You are viewing a plain text version of this content. The canonical link for it is here.
Posted to commits@pulsar.apache.org by pe...@apache.org on 2020/05/18 13:54:18 UTC
[pulsar] branch master updated: Fix bug that causes delivery of
messages to stop on Shared subscription (#6966)
This is an automated email from the ASF dual-hosted git repository.
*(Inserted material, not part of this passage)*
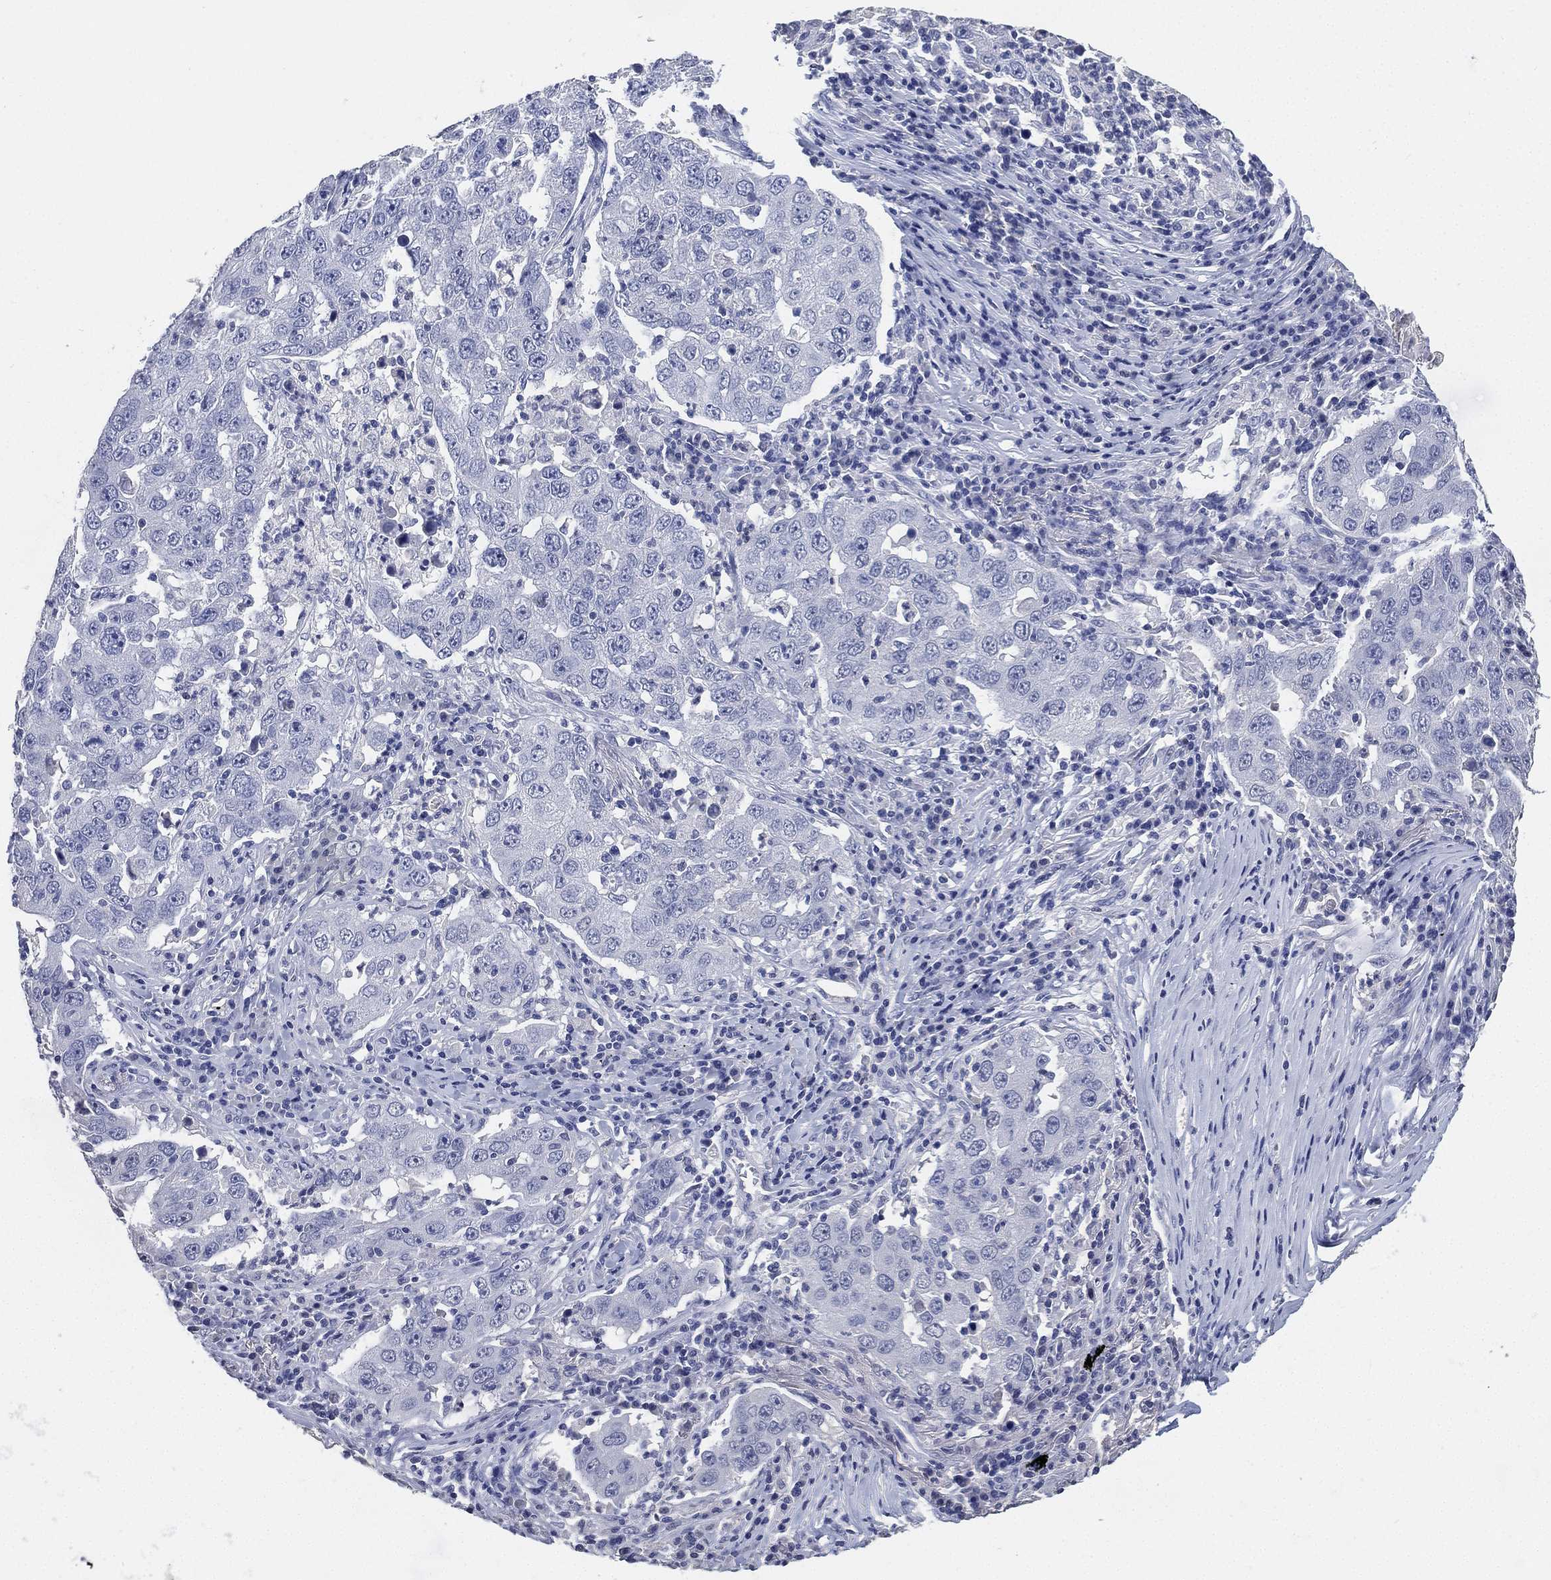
{"staining": {"intensity": "negative", "quantity": "none", "location": "none"}, "tissue": "lung cancer", "cell_type": "Tumor cells", "image_type": "cancer", "snomed": [{"axis": "morphology", "description": "Adenocarcinoma, NOS"}, {"axis": "topography", "description": "Lung"}], "caption": "This is an immunohistochemistry histopathology image of human lung cancer. There is no expression in tumor cells.", "gene": "IYD", "patient": {"sex": "male", "age": 73}}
penghui pushed a commit to branch master
in repository https://gitbox.apache.org/repos/asf/pulsar.git
The following commit(s) were added to refs/heads/master by this push:
new 7396f26 Fix bug that causes delivery of messages to stop on Shared subscription (#6966)
7396f26 is described below
commit 7396f26011bd3fe5d41a82f730e0cff6ee34f719
Author: Masahiro Sakamoto <ma...@yahoo-corp.jp>
AuthorDate: Mon May 18 22:53:59 2020 +0900
Fix bug that causes delivery of messages to stop on Shared subscription (#6966)
### Motivation
If a large number of consumers are repeatedly added or removed from a Shared type subscription, message delivery to consumers may stop occasionally. Message delivery will not resume until we unload the topic or restart the broker.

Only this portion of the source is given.